Pek ala pek güzel, öyle güzel anlatıldı ki, Hollanda´nın Rotterdam Limanı.
Gidip görüldü ve anlatılanlara da yerden göğe kadar hak veriyorum ama biraz da madalyonun öbür tarafına baksak.
Konuyla ilgili basın toplantısında da sorduğum gibi oradaki liman sahasının bulunduğu deniz sahası ile bizim burada kurulacak deniz sahası aynı özellikleri taşıyor mu?
O bölgede Erdek plajları gibi sahili 15 kilometreye kadar uzayan altın sarısı kum sahili gibi sahiller var mı?
Kimya sanayi ağırlıklı yapılması düşünülen Rotterdam-Şirinçavuş Limanı´nın bulunduğu bölge; Erdek, Ocaklar, Narlı yani Kapıdağ´ın Şirinçavuş´a bakan yüzü, Marmara Adası, Avşa ve Paşalimanı Adası ile adeta iç içe.
Gelelim Rotterdam Limanına. Bu limanın ağzı ?Atlantik Okyanusu?na açılıyor.
Bizim liman yapılacak bölgedeki deniz Marmara Denizi olup Erdek Körfezi´yle iç içe. Biri okyanusa dökülüyor, öbürü bir iç deniz olan Marmara Denizi´ne.
Marmara Denizi adeta küçücük bir havuz olup Marmara´ya şu anda bırakılan atıklar bile çok fazla.
Marmara Denizi´ne başta İstanbul olmak üzere sahili olan kentler ve özellikle de İzmit Körfezi´ne dökülen ağır sanayi atıkları bile Marmara Denizi´ni kirletmeye yetti de arttı bile.
Siz bir de Avrupa´nın nehirler kanalıyla Karadeniz´e dökülen atıklarını düşünün.
Zaten Avrupa´nın boku-püsürüğü önce Karadeniz´e, oradan da İstanbul Boğazı ile Marmara´ya, oradan da Çanakkale Boğazı´ndan Ege´ye.

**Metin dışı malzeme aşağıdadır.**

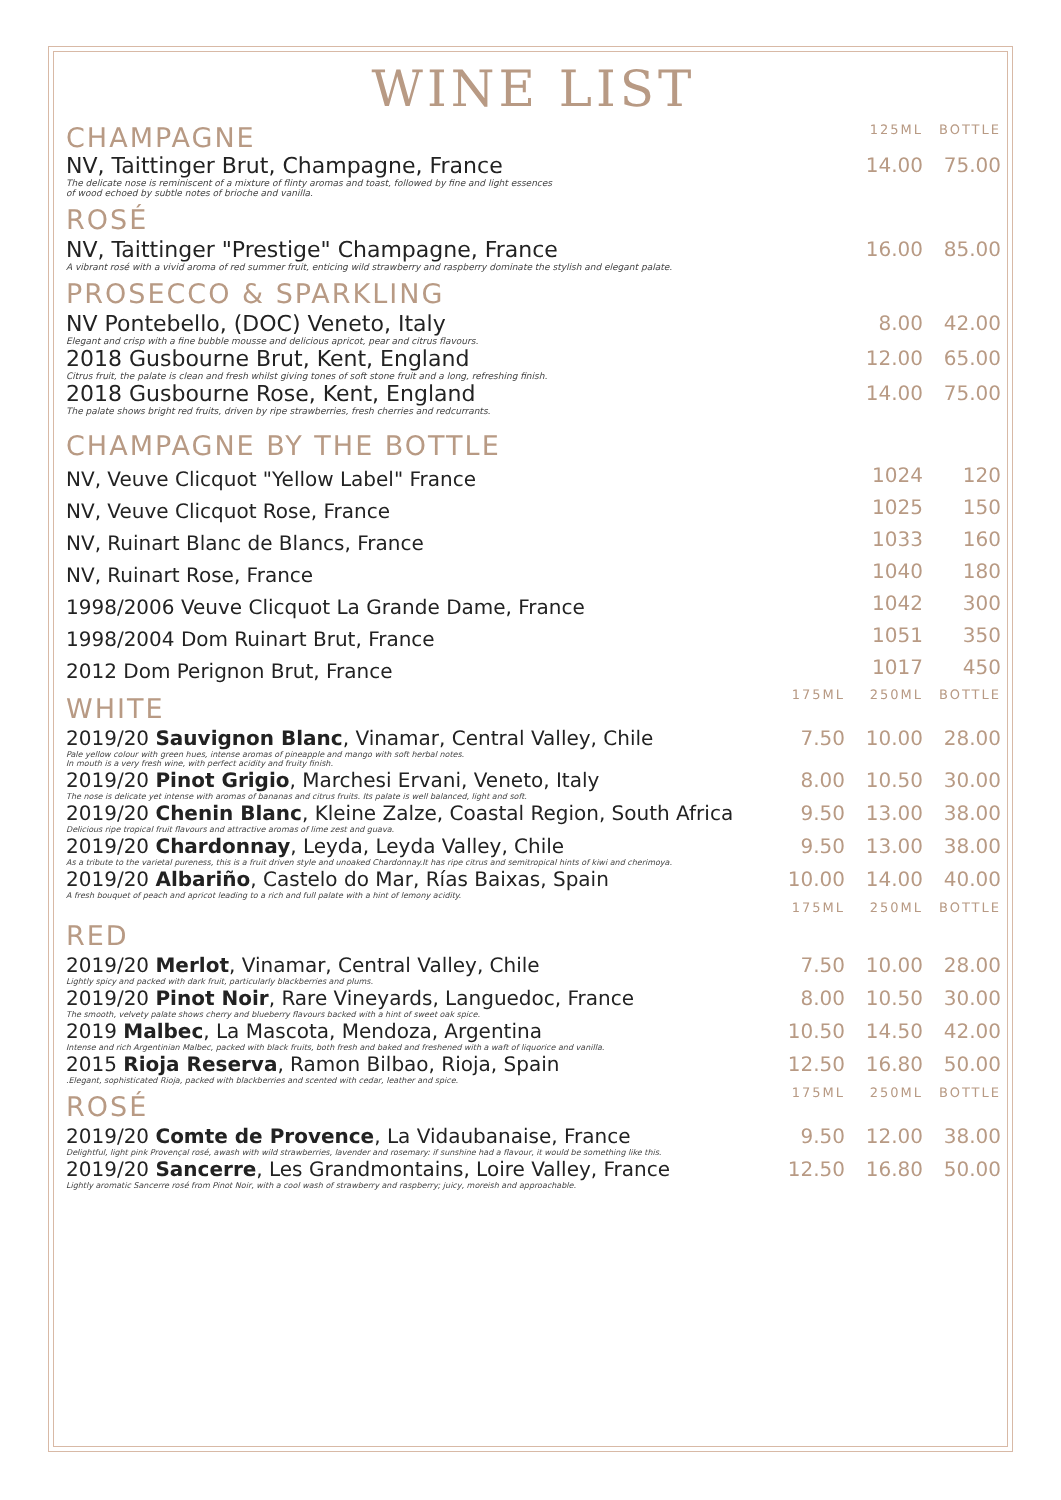WINE LIST
| CHAMPAGNE | 125ML | BOTTLE |
| NV, Taittinger Brut, Champagne, France The delicate nose is reminiscent of a mixture of flinty aromas and toast, followed by fine and light essences of wood echoed by subtle notes of brioche and vanilla. | 14.00 | 75.00 |
| ROSÉ | | |
| NV, Taittinger "Prestige" Champagne, France A vibrant rosé with a vivid aroma of red summer fruit, enticing wild strawberry and raspberry dominate the stylish and elegant palate. | 16.00 | 85.00 |
| PROSECCO & SPARKLING | | |
| NV Pontebello, (DOC) Veneto, Italy Elegant and crisp with a fine bubble mousse and delicious apricot, pear and citrus flavours. | 8.00 | 42.00 |
| 2018 Gusbourne Brut, Kent, England Citrus fruit, the palate is clean and fresh whilst giving tones of soft stone fruit and a long, refreshing finish. | 12.00 | 65.00 |
| 2018 Gusbourne Rose, Kent, England The palate shows bright red fruits, driven by ripe strawberries, fresh cherries and redcurrants. | 14.00 | 75.00 |
| CHAMPAGNE BY THE BOTTLE | | |
| NV, Veuve Clicquot "Yellow Label" France | 1024 | 120 |
| NV, Veuve Clicquot Rose, France | 1025 | 150 |
| NV, Ruinart Blanc de Blancs, France | 1033 | 160 |
| NV, Ruinart Rose, France | 1040 | 180 |
| 1998/2006 Veuve Clicquot La Grande Dame, France | 1042 | 300 |
| 1998/2004 Dom Ruinart Brut, France | 1051 | 350 |
| 2012 Dom Perignon Brut, France | 1017 | 450 |
| WHITE | 175ML | 250ML | BOTTLE |
| 2019/20 Sauvignon Blanc , Vinamar, Central Valley, Chile Pale yellow colour with green hues, intense aromas of pineapple and mango with soft herbal notes. In mouth is a very fresh wine, with perfect acidity and fruity finish. | 7.50 | 10.00 | 28.00 |
| 2019/20 Pinot Grigio , Marchesi Ervani, Veneto, Italy The nose is delicate yet intense with aromas of bananas and citrus fruits. Its palate is well balanced, light and soft. | 8.00 | 10.50 | 30.00 |
| 2019/20 Chenin Blanc , Kleine Zalze, Coastal Region, South Africa Delicious ripe tropical fruit flavours and attractive aromas of lime zest and guava. | 9.50 | 13.00 | 38.00 |
| 2019/20 Chardonnay , Leyda, Leyda Valley, Chile As a tribute to the varietal pureness, this is a fruit driven style and unoaked Chardonnay.It has ripe citrus and semitropical hints of kiwi and cherimoya. | 9.50 | 13.00 | 38.00 |
| 2019/20 Albariño , Castelo do Mar, Rías Baixas, Spain A fresh bouquet of peach and apricot leading to a rich and full palate with a hint of lemony acidity. | 10.00 | 14.00 | 40.00 |
| RED | 175ML | 250ML | BOTTLE |
| 2019/20 Merlot , Vinamar, Central Valley, Chile Lightly spicy and packed with dark fruit, particularly blackberries and plums. | 7.50 | 10.00 | 28.00 |
| 2019/20 Pinot Noir , Rare Vineyards, Languedoc, France The smooth, velvety palate shows cherry and blueberry flavours backed with a hint of sweet oak spice. | 8.00 | 10.50 | 30.00 |
| 2019 Malbec , La Mascota, Mendoza, Argentina Intense and rich Argentinian Malbec, packed with black fruits, both fresh and baked and freshened with a waft of liquorice and vanilla. | 10.50 | 14.50 | 42.00 |
| 2015 Rioja Reserva , Ramon Bilbao, Rioja, Spain .Elegant, sophisticated Rioja, packed with blackberries and scented with cedar, leather and spice. | 12.50 | 16.80 | 50.00 |
| ROSÉ | 175ML | 250ML | BOTTLE |
| 2019/20 Comte de Provence , La Vidaubanaise, France Delightful, light pink Provençal rosé, awash with wild strawberries, lavender and rosemary: if sunshine had a flavour, it would be something like this. | 9.50 | 12.00 | 38.00 |
| 2019/20 Sancerre , Les Grandmontains, Loire Valley, France Lightly aromatic Sancerre rosé from Pinot Noir, with a cool wash of strawberry and raspberry; juicy, moreish and approachable. | 12.50 | 16.80 | 50.00 |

Marmara Denizi nasıl kirleniyor? hakikaten kirli mi çok basit.
Bandırma-Livatya da eski plaj sahiline gidip görmek gerekiyor, sahile vuran atık çokluğundan kum sahil yosun ve evsel atıklarla nasıl kaplanmış çıplak gözle görülebilir.
Gelelim Erdek sahillerine; hani o Rotterdam Limanı kurulacak sahillere bakan bölgeye.
Her yıl yaz tatili başlarında bu sahillerden tonlarca yosun toplanır ben 60 yıldan beri bu sahillerde denize girerim. Özellikle Düzler´in Belkız sahillerinde son 20 yılda her yıl giderek artan korkunç bir yosun yoğunluğu yaşanıyor.
Nedeni deniz kirliliği, bazı yerlerde altın sarısı kumsal sintine atıklarıyla siyah renge dönüşmüş.
İkincisi de Rotterdam Limanı denetlenmesi bağımsız bir kuruluş tarafından yapılıyor ve deniz öyle temiz öyle temiz ki fok balıkları cirit atıyor.
Bizim burada da malum fabrika da bir kısım atığını denize atmasına ve soğutma suyunu da denizden elde etmesine rağmen hemen yakınlarında balık avı yapılıyor.
Ama o fokları ve tutulan balıkları bir inceleyelim bakalım ne kadar ağır metal var?
Ben inanıyorum ki, Rotterdam Limanı´ndaki denetim sayesinde çevre kirliliği önemli ölçüde bizim buralara göre çok çok az olabilir. Çünkü orası Avrupa ve ona göre denetim. Bizim burası da Türkiye ona göre denetim.
Limana gelecek yüzlerce geminin sintine atıklarını da unutmayalım. Sintine denince geldi aklıma, bunları kim ve nasıl denetleyecek?
Sanayiye elbette evet ama neden hep böyle plaj sahilleri seçilir?